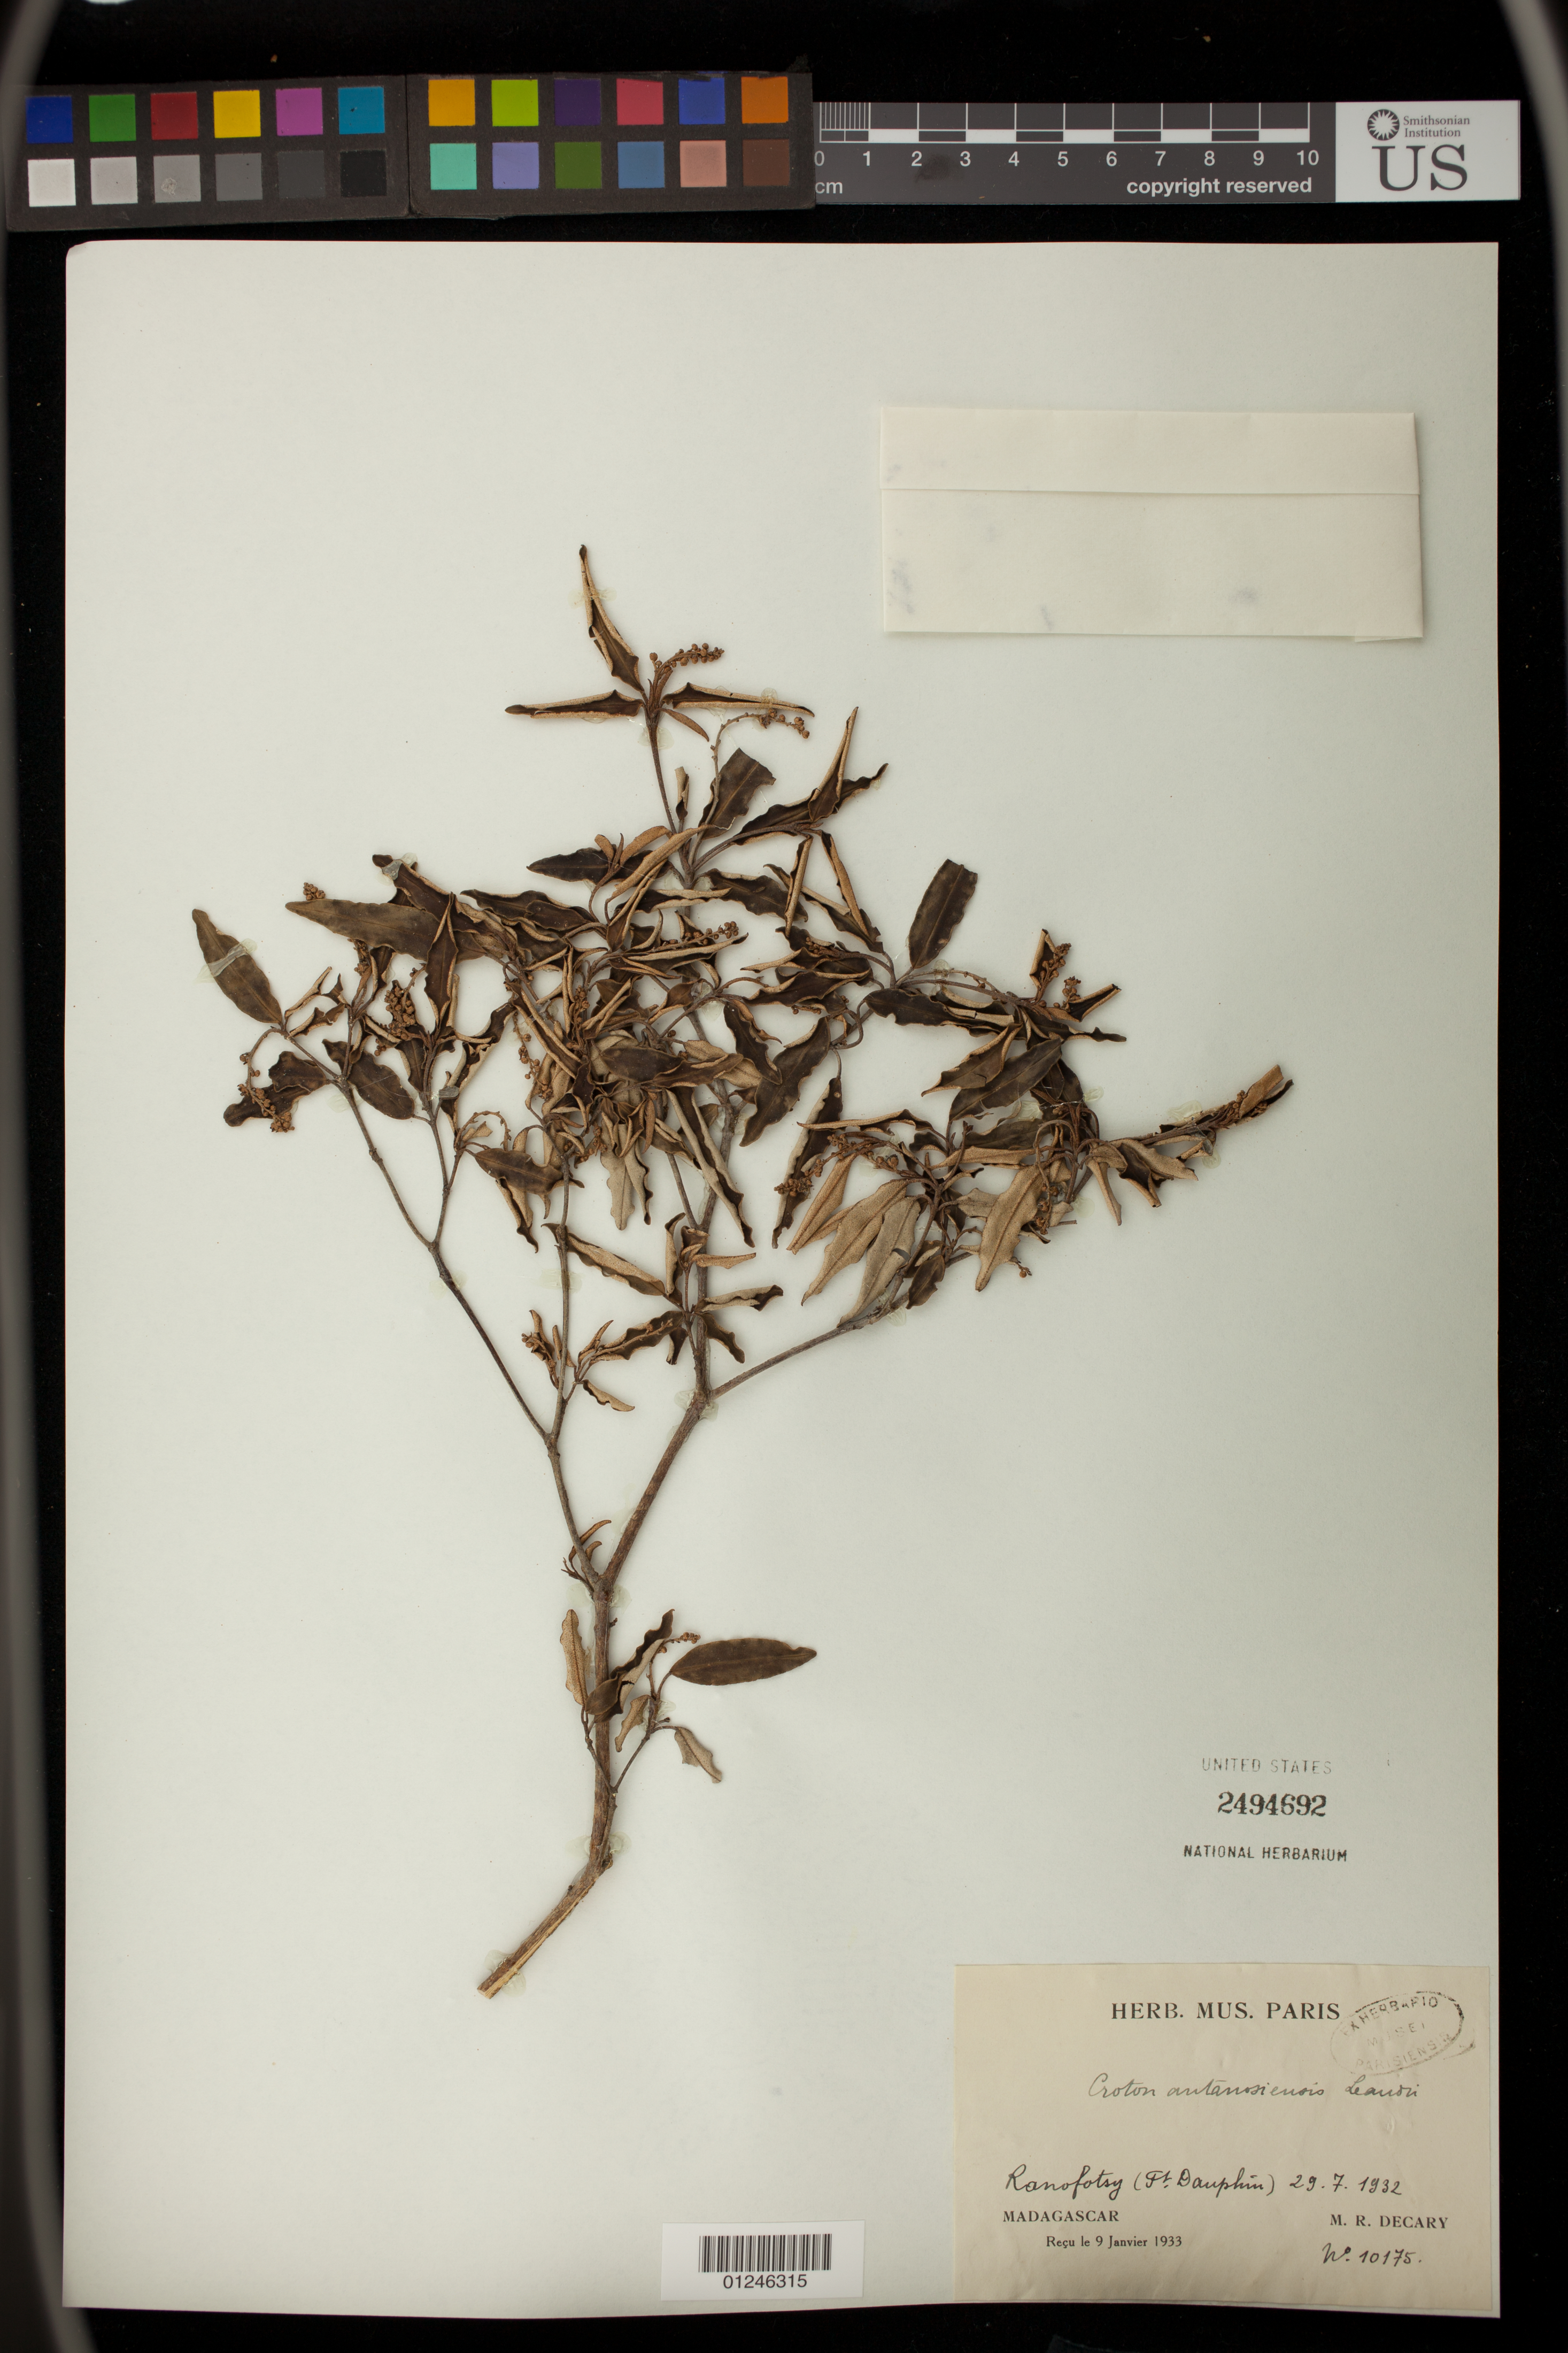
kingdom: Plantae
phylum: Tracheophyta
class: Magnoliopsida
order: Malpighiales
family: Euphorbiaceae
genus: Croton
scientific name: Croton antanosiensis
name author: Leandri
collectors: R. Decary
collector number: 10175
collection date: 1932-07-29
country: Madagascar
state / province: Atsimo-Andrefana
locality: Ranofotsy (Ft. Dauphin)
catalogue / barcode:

——

Requirements
Please write out all of the material above word for word, leaving out the picture.

Solution
kingdom: Plantae
phylum: Tracheophyta
class: Magnoliopsida
order: Malpighiales
family: Euphorbiaceae
genus: Croton
scientific name: Croton antanosiensis
name author: Leandri
collectors: R. Decary
collector number: 10175
collection date: 1932-07-29
country: Madagascar
state / province: Atsimo-Andrefana
locality: Ranofotsy (Ft. Dauphin)
catalogue / barcode:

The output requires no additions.